* TEXT UNDER STUDY:
Are We Ready for Specialized Agencies?

You've got your media shops and your creative shops. Should the twain meet?

Before I get into this week’s topic, let me say it’s nice to be back from a wonderful vacation. My wife and I spent a week on the Minnesota/Canadian border in the Boundary Waters Canoe Area Wilderness, which is over 1 million acres of the most pristine, rugged wilderness available in this country. I thought I might be able to pull a topic for this column from my vacation experience. However — sacrilege though it may be to say so here — it was enormously refreshing to have the most technologically advanced item in our possession be a camp stove (which I carried on my back and in my canoe with only sparse other bare essentials we deemed critical to survival). But alas, I’m back and here we go again.

There’s been a lot of discussion lately about the right model for current and future interactive agencies. There are many models to choose from and countless examples of each to examine. Most, if not all, have borrowed from traditional agencies, and parallels are easily drawn.

* Images with bounding boxes:
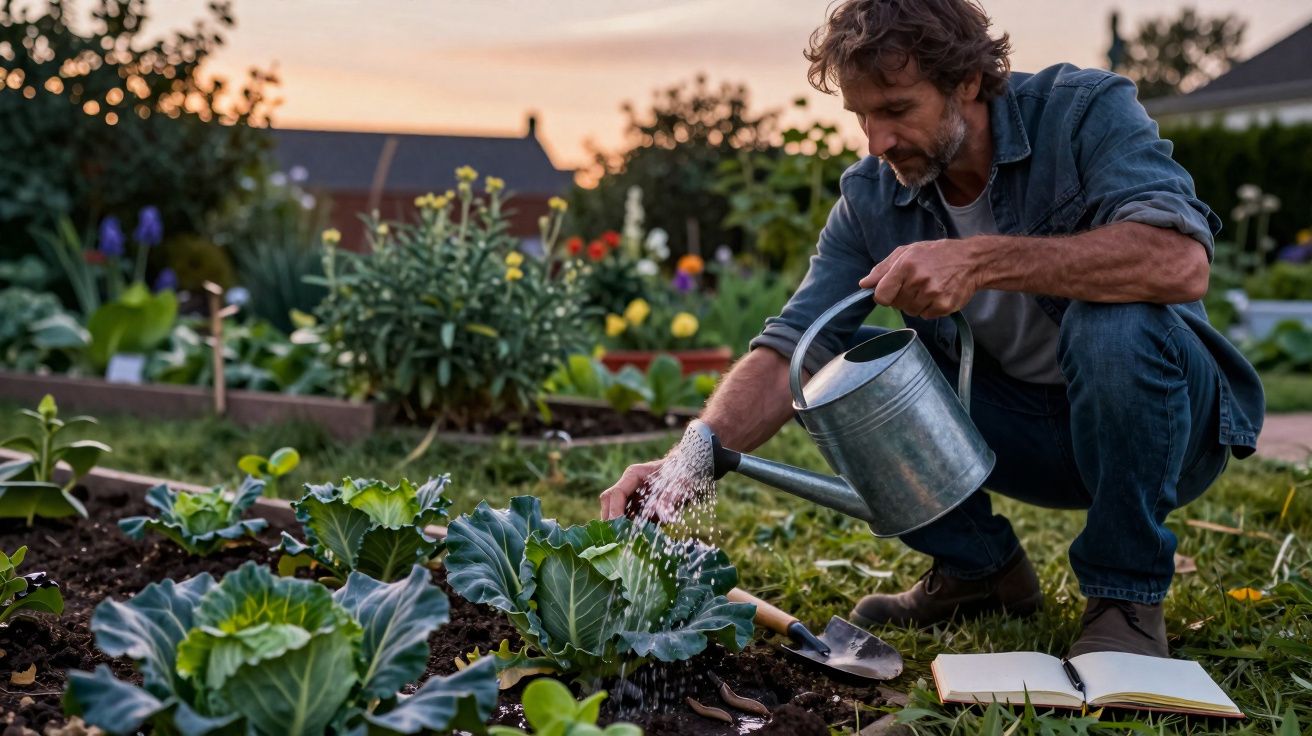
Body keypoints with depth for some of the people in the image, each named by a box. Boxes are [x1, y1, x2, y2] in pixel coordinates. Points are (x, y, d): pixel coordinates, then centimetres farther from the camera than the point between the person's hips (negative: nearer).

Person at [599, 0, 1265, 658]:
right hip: (1024, 433, 4)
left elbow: (1180, 262, -36)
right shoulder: (870, 196, -6)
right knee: (838, 363, -12)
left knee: (1114, 322, -36)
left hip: (1163, 421, -4)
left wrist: (984, 260, -41)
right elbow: (790, 351, -13)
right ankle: (978, 567, 7)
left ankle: (1127, 595, -13)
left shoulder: (1085, 111, -18)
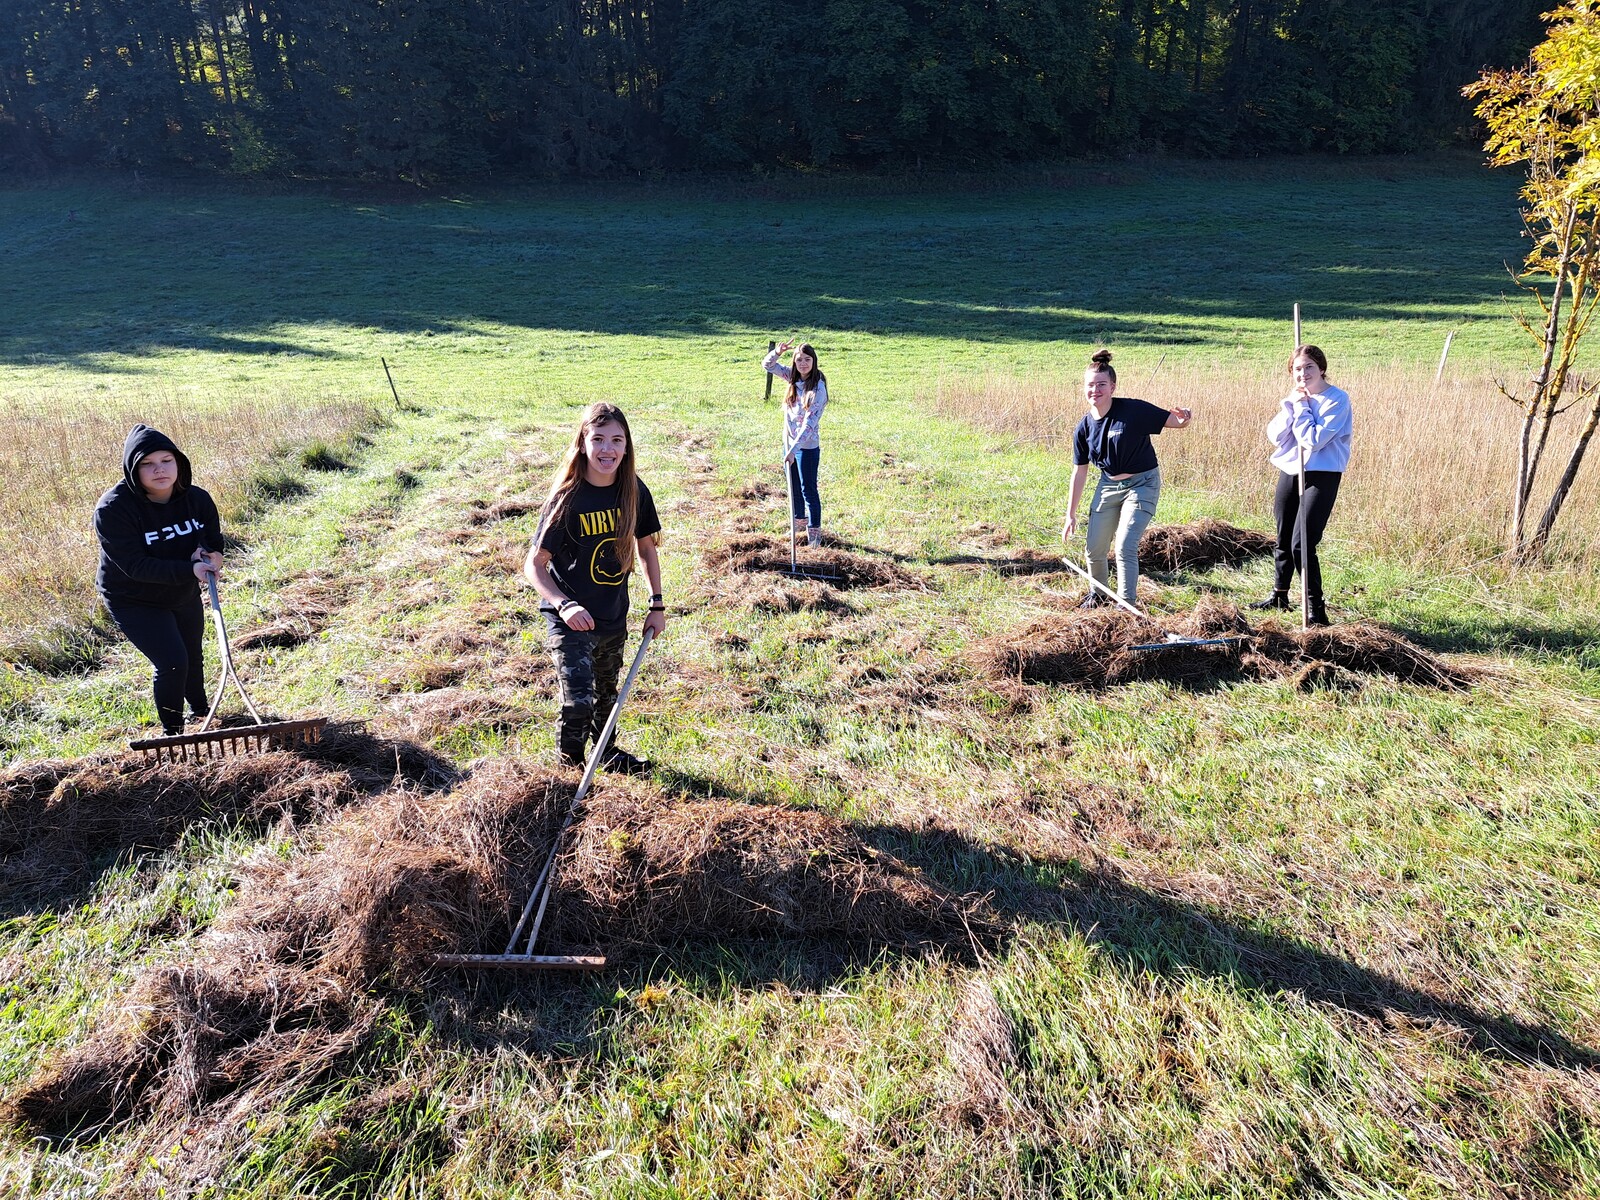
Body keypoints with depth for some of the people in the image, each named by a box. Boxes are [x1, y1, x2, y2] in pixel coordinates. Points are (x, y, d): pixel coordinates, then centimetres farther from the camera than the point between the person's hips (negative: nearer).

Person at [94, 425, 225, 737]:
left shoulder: (198, 499, -14)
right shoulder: (112, 509, -27)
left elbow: (214, 543, -1)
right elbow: (136, 566, -31)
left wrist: (209, 556, -25)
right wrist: (190, 569, -39)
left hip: (184, 595, 5)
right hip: (134, 601, -5)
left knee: (193, 658, 21)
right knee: (172, 662, -15)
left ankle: (200, 709, 49)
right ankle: (172, 732, 7)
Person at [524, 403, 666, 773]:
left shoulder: (635, 492, -6)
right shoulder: (567, 498, -19)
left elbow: (646, 548, 8)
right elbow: (534, 564, -16)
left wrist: (657, 604, 6)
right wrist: (564, 605, -30)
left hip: (614, 617, 5)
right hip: (571, 619, -5)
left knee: (607, 692, 23)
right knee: (578, 701, -13)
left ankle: (608, 753, 47)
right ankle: (569, 768, 12)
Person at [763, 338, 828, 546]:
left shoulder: (818, 388, -20)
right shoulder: (794, 377, -1)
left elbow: (809, 423, -24)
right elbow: (768, 365, 5)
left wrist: (794, 449, -28)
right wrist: (777, 352, -17)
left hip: (808, 447, -7)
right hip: (789, 443, 7)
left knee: (809, 490, 4)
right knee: (794, 488, 20)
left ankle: (814, 530, 19)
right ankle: (800, 520, 39)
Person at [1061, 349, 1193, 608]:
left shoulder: (1134, 410, -18)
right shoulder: (1085, 427, -4)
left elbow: (1175, 422, -15)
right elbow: (1079, 471, 3)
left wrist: (1185, 419, -42)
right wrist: (1071, 515, 6)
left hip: (1142, 484, -5)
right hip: (1108, 486, 5)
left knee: (1125, 547, -16)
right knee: (1095, 549, 8)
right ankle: (1098, 594, 36)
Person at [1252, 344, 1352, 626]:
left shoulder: (1337, 399, -10)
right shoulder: (1295, 398, 10)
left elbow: (1313, 440, -20)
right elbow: (1274, 436, 0)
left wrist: (1301, 406, -12)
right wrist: (1292, 405, -8)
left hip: (1321, 477, -7)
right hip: (1290, 473, 7)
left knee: (1302, 545, -14)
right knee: (1283, 540, 16)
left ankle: (1316, 610, -5)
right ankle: (1279, 596, 34)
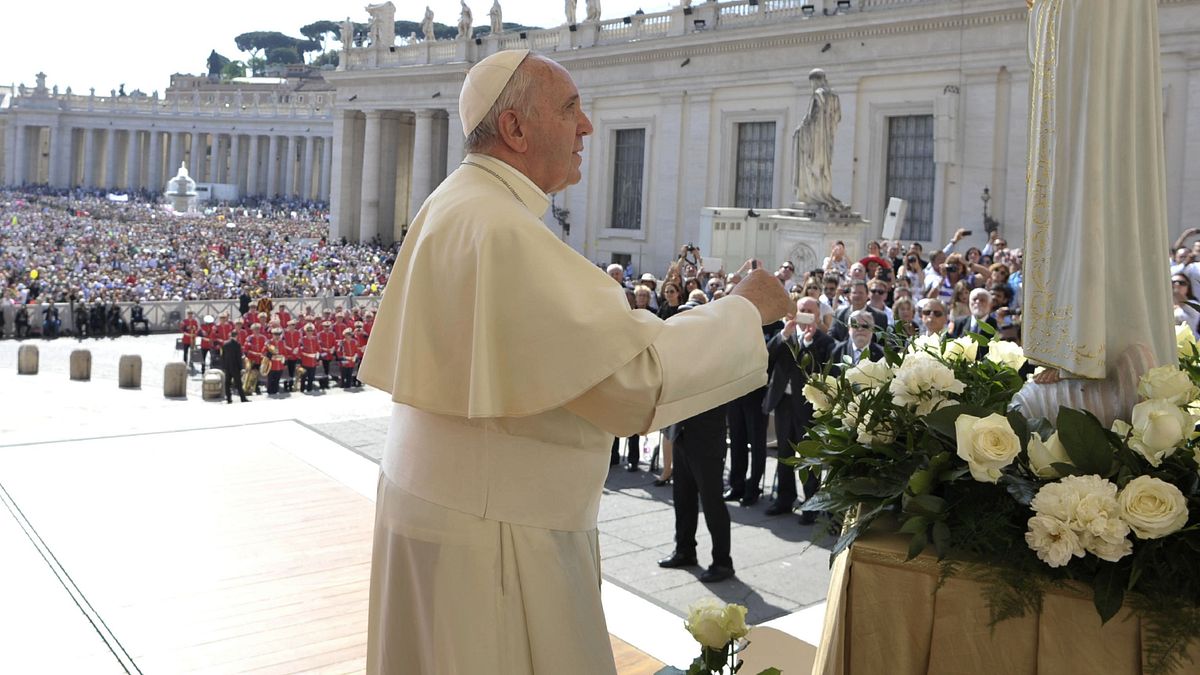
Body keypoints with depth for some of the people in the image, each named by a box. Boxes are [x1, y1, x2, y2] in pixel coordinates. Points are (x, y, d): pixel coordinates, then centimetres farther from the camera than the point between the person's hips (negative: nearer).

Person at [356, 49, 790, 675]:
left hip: (450, 500, 10)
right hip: (488, 527, -10)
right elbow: (634, 373, -28)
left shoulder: (455, 208, 9)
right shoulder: (499, 229, -24)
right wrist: (745, 310, -13)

* WORK TO COMPLETE:
Condense the paragraph of the column on specialized agencies that begins "Before I get into this week's topic" into a shorter version that keeps its main facts.

* RESULT FOR THIS EXERCISE:
It's good to be back from vacation. My wife and I spent a week in the Boundary Waters Canoe Area Wilderness on the Minnesota/Canadian border, which covers over 1 million acres of pristine, rugged wilderness. I had hoped to draw a column topic from the trip. Instead, it was very refreshing that our most advanced piece of technology was a camp stove, which I carried on my back and in my canoe with a few bare essentials. Now I'm back, and the column continues.